TO DO:
In the text on the nian beast, when do the earliest written sources that describe the nian as a creature date from?
━━━ TEXT SEGMENT
Chinese mythological beast

A nian beast is a beast in Chinese mythology. According to Chinese mythology, the nian lives under the sea or in the mountains. The Chinese character nian more usually means "year" or "new year". The earliest written sources that refer to the nian as a creature date to the early 20th century. As a result, it is unclear whether the nian creature is an authentic part of traditional folk mythology, or a part of a local oral tradition that was recorded in the early 20th century. Nian is one of the key characters in the Chinese New Year. Scholars cite it as the reason behind several practices during the celebration, such as wearing red clothing and creating noise from drums and fireworks.

==Modern legends==
Once every year at the beginning of Chinese New Year, the nian would come out of its hiding place to feed, mostly on people and animals. During the winter, when food was scarce, it would raid villages, eating the crops and sometimes the villagers themselves - particularly their children. Several accounts describe its appearance, with some claiming that it resembles a flat-faced lion with the body of a dog and prominent incisors. Other authors described it as larger than an elephant with two long horns and many sharp teeth. The weaknesses of the nian are purported to be a sensitivity to loud noises, fire, and a fear of the color red.
━━━━━━
━━━ LISTED RECORDS
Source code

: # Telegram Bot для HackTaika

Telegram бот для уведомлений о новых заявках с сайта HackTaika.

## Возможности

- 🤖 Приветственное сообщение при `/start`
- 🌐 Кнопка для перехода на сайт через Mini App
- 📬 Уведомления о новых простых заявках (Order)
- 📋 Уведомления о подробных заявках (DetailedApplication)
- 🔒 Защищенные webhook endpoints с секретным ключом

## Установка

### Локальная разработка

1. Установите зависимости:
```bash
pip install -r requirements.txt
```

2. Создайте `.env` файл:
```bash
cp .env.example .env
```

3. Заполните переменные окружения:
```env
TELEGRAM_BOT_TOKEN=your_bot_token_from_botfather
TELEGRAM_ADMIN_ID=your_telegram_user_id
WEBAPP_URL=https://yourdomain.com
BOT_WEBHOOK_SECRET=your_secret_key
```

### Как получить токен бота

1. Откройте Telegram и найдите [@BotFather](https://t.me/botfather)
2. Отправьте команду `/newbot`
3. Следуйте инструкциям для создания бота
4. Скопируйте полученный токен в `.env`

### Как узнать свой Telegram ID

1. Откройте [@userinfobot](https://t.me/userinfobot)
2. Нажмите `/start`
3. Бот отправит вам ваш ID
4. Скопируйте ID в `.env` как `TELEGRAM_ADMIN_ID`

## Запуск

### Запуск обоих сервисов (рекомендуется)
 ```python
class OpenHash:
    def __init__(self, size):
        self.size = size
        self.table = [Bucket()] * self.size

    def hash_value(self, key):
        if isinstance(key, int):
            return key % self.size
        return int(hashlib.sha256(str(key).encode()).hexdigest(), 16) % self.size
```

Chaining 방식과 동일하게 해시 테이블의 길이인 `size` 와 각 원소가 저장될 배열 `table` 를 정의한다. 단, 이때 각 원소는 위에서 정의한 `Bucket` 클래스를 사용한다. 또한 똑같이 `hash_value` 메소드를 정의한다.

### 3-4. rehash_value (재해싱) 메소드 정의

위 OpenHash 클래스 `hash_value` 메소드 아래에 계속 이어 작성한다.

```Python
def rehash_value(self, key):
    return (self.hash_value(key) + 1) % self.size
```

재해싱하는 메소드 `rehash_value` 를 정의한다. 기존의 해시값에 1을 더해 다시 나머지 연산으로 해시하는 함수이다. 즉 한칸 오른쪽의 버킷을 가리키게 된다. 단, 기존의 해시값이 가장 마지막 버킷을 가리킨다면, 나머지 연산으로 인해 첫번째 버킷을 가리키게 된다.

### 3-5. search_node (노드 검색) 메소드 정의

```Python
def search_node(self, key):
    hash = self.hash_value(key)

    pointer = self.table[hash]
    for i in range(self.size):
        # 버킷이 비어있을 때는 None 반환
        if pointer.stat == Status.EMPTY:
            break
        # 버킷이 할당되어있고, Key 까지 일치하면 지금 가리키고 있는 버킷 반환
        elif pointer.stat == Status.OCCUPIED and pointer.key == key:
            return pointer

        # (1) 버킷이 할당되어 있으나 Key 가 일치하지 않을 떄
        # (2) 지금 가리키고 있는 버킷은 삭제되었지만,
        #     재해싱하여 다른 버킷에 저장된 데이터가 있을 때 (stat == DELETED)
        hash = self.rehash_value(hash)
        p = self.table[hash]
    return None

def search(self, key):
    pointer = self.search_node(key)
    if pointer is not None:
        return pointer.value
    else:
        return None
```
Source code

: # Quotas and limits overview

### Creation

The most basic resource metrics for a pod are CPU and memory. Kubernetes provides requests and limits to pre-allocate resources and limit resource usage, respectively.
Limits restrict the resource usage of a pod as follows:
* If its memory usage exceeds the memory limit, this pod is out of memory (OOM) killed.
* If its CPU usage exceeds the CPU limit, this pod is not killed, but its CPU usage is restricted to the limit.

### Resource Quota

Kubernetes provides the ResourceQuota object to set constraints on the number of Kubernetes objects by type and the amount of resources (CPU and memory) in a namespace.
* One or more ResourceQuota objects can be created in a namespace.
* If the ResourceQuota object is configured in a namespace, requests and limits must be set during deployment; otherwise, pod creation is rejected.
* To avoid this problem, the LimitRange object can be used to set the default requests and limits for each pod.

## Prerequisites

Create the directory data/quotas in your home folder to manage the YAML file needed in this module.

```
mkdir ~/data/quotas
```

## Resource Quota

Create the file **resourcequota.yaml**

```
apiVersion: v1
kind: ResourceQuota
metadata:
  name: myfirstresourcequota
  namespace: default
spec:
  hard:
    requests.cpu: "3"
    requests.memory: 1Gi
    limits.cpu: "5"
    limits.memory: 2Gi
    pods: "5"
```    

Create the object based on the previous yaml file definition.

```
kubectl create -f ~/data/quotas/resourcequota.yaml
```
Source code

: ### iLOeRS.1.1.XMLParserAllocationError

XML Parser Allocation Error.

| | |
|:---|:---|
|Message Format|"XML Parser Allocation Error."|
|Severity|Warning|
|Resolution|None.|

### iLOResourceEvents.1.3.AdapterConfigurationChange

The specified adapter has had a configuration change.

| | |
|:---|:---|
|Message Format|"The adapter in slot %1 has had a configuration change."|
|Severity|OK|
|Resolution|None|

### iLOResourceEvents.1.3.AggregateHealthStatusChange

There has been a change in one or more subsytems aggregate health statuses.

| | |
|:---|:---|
━━━━━━
WRITTEN REPLY:
The early 20th century.